● **PROVIDED DATA**
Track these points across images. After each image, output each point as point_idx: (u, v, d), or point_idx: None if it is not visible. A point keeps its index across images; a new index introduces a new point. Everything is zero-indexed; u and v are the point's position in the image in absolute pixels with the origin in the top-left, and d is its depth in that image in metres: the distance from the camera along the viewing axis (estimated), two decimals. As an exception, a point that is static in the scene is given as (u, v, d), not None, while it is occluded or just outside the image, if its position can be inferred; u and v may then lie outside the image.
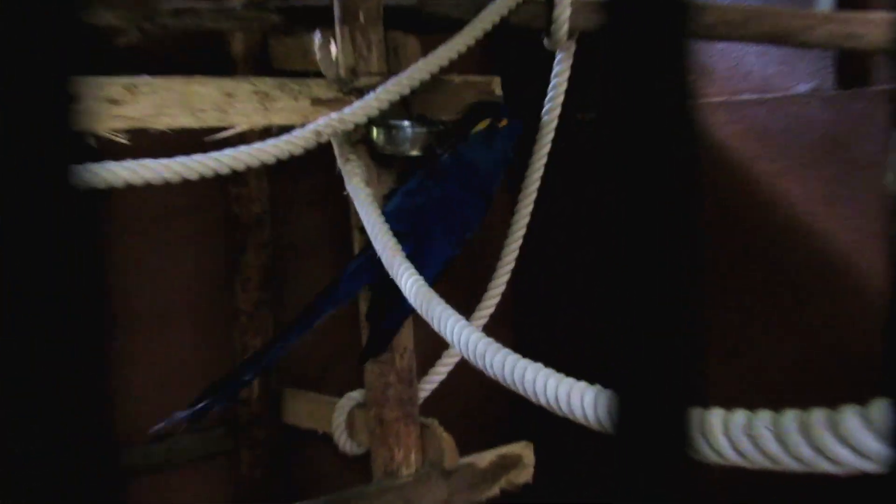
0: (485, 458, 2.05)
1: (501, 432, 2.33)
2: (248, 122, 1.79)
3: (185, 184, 1.64)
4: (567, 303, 2.59)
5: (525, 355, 1.26)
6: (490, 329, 1.53)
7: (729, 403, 0.86)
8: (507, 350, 1.30)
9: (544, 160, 2.09)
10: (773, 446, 0.80)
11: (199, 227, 2.33)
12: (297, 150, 1.74)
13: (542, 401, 1.18)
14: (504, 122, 1.95)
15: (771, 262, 2.18)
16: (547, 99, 2.08)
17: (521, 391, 1.23)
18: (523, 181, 2.10)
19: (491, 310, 2.15)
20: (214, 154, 1.66)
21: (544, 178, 2.09)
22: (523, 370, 1.23)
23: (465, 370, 2.14)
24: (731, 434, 0.84)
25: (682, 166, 0.48)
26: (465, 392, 2.44)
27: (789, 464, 0.79)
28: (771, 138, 2.20)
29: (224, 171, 1.67)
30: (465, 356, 1.36)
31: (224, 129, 1.82)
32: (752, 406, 0.83)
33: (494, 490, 2.04)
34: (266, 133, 1.83)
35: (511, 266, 2.13)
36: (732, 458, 0.84)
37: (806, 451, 0.77)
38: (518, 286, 2.33)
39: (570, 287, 2.58)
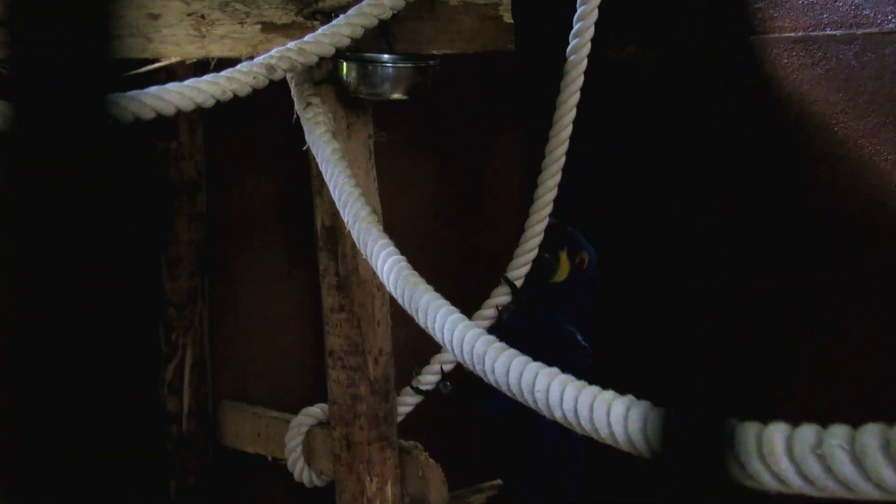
0: (482, 493, 2.08)
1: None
2: (178, 53, 1.79)
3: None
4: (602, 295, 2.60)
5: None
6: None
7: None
8: (513, 351, 1.32)
9: (572, 114, 2.10)
10: (847, 469, 0.82)
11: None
12: (243, 91, 1.75)
13: (558, 414, 1.20)
14: (585, 257, 2.15)
15: (855, 247, 2.20)
16: (572, 32, 2.10)
17: (531, 403, 1.26)
18: (547, 142, 2.11)
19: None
20: (134, 93, 1.67)
21: (573, 137, 2.10)
22: (533, 376, 1.26)
23: (460, 380, 2.16)
24: (796, 454, 0.86)
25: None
26: (458, 409, 2.46)
27: (868, 491, 0.82)
28: (861, 87, 2.21)
29: (147, 115, 1.68)
30: (459, 358, 1.39)
31: (147, 63, 1.82)
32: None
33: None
34: (202, 68, 1.84)
35: (534, 251, 2.15)
36: (796, 484, 0.87)
37: (889, 475, 0.79)
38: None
39: (607, 274, 2.59)
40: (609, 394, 1.16)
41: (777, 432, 0.89)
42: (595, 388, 1.19)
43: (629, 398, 1.14)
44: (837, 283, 2.20)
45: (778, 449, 0.88)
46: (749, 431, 0.91)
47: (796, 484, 0.87)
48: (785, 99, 2.31)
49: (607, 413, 1.14)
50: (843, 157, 2.28)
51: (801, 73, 2.34)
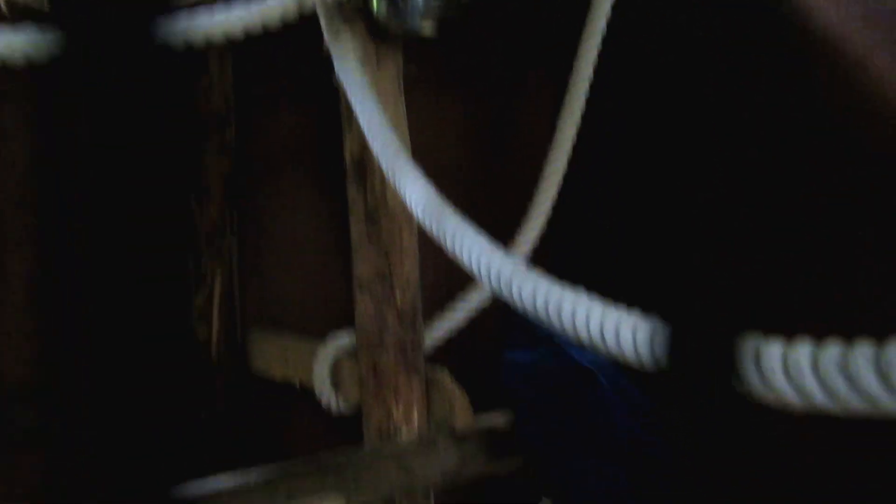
0: (504, 416, 2.09)
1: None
2: (210, -17, 1.79)
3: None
4: (627, 227, 2.59)
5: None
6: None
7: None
8: (539, 275, 1.32)
9: (596, 47, 2.09)
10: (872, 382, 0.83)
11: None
12: (273, 23, 1.74)
13: (584, 336, 1.21)
14: None
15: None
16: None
17: (557, 327, 1.26)
18: (571, 69, 2.10)
19: (529, 244, 2.16)
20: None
21: (599, 65, 2.09)
22: (559, 299, 1.26)
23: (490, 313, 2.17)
24: (822, 371, 0.87)
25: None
26: (487, 339, 2.46)
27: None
28: None
29: (175, 46, 1.67)
30: (486, 284, 1.39)
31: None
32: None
33: (519, 459, 2.08)
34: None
35: (557, 185, 2.14)
36: (820, 401, 0.88)
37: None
38: (564, 209, 2.34)
39: (633, 207, 2.57)
40: (631, 317, 1.17)
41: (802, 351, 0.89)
42: (621, 311, 1.19)
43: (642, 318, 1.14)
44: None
45: (803, 365, 0.89)
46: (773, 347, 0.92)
47: (820, 401, 0.88)
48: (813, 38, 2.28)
49: (633, 336, 1.15)
50: (873, 99, 2.25)
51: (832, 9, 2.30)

● **ACTIVITY**
Copy the whole of the material above exactly, but not its images.

● **RESPONSE**
Track these points across images. After each image, output each point as point_idx: (u, v, d), or point_idx: None if it is not visible. A point keeps its index across images; a new index introduces a new point. Everything is zero-indexed; u and v are the point's position in the image in absolute pixels with the origin in the top-left, and d is its depth in that image in metres: the distance from the camera along the viewing axis (estimated), two decimals. As an exception, a point that is static in the scene is given as (u, v, d), not None, while it is occluded or just outside the image, if its position can be inferred; u and v may then lie outside the image.
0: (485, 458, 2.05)
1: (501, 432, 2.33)
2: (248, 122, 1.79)
3: (185, 184, 1.64)
4: (567, 303, 2.59)
5: (525, 355, 1.26)
6: (490, 329, 1.53)
7: (729, 403, 0.86)
8: (507, 350, 1.30)
9: (544, 160, 2.09)
10: (773, 446, 0.80)
11: (199, 227, 2.33)
12: (297, 150, 1.74)
13: (542, 401, 1.18)
14: (504, 122, 1.95)
15: (771, 262, 2.18)
16: (547, 99, 2.08)
17: (521, 391, 1.23)
18: (523, 181, 2.10)
19: (491, 310, 2.15)
20: (214, 154, 1.66)
21: (544, 178, 2.09)
22: (523, 370, 1.23)
23: (465, 370, 2.14)
24: (731, 434, 0.84)
25: (682, 166, 0.48)
26: (465, 392, 2.44)
27: (789, 464, 0.79)
28: (771, 138, 2.20)
29: (224, 171, 1.67)
30: (465, 356, 1.36)
31: (224, 129, 1.82)
32: (752, 406, 0.83)
33: (494, 490, 2.04)
34: (266, 133, 1.83)
35: (511, 266, 2.13)
36: (732, 458, 0.84)
37: (806, 451, 0.77)
38: (518, 286, 2.33)
39: (570, 287, 2.58)
0: (482, 493, 2.08)
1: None
2: (178, 53, 1.79)
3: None
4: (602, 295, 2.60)
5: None
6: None
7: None
8: (513, 351, 1.32)
9: (572, 114, 2.10)
10: (847, 469, 0.82)
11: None
12: (243, 91, 1.75)
13: (558, 414, 1.20)
14: (585, 257, 2.15)
15: (855, 247, 2.20)
16: (572, 32, 2.10)
17: (531, 403, 1.26)
18: (547, 142, 2.11)
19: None
20: (134, 93, 1.67)
21: (573, 137, 2.10)
22: (533, 376, 1.26)
23: (460, 380, 2.16)
24: (796, 454, 0.86)
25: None
26: (458, 409, 2.46)
27: (868, 491, 0.82)
28: (861, 87, 2.21)
29: (147, 115, 1.68)
30: (459, 358, 1.39)
31: (147, 63, 1.82)
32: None
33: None
34: (202, 68, 1.84)
35: (534, 251, 2.15)
36: (796, 484, 0.87)
37: (889, 475, 0.79)
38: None
39: (607, 274, 2.59)
40: (609, 394, 1.16)
41: (777, 432, 0.89)
42: (595, 388, 1.19)
43: (629, 398, 1.14)
44: (837, 283, 2.20)
45: (778, 449, 0.88)
46: (749, 431, 0.91)
47: (796, 484, 0.87)
48: (785, 99, 2.31)
49: (607, 413, 1.14)
50: (843, 157, 2.28)
51: (801, 73, 2.34)
0: (504, 416, 2.09)
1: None
2: (210, -17, 1.79)
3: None
4: (627, 227, 2.59)
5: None
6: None
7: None
8: (539, 275, 1.32)
9: (596, 47, 2.09)
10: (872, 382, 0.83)
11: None
12: (273, 23, 1.74)
13: (584, 336, 1.21)
14: None
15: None
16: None
17: (557, 327, 1.26)
18: (571, 69, 2.10)
19: (529, 244, 2.16)
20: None
21: (599, 65, 2.09)
22: (559, 299, 1.26)
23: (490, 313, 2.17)
24: (822, 371, 0.87)
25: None
26: (487, 339, 2.46)
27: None
28: None
29: (175, 46, 1.67)
30: (486, 284, 1.39)
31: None
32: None
33: (519, 459, 2.08)
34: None
35: (557, 185, 2.14)
36: (820, 401, 0.88)
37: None
38: (564, 209, 2.34)
39: (633, 207, 2.57)
40: (631, 317, 1.17)
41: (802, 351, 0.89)
42: (621, 311, 1.19)
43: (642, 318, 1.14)
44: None
45: (803, 365, 0.89)
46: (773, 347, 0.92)
47: (820, 401, 0.88)
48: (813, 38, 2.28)
49: (633, 336, 1.15)
50: (873, 99, 2.25)
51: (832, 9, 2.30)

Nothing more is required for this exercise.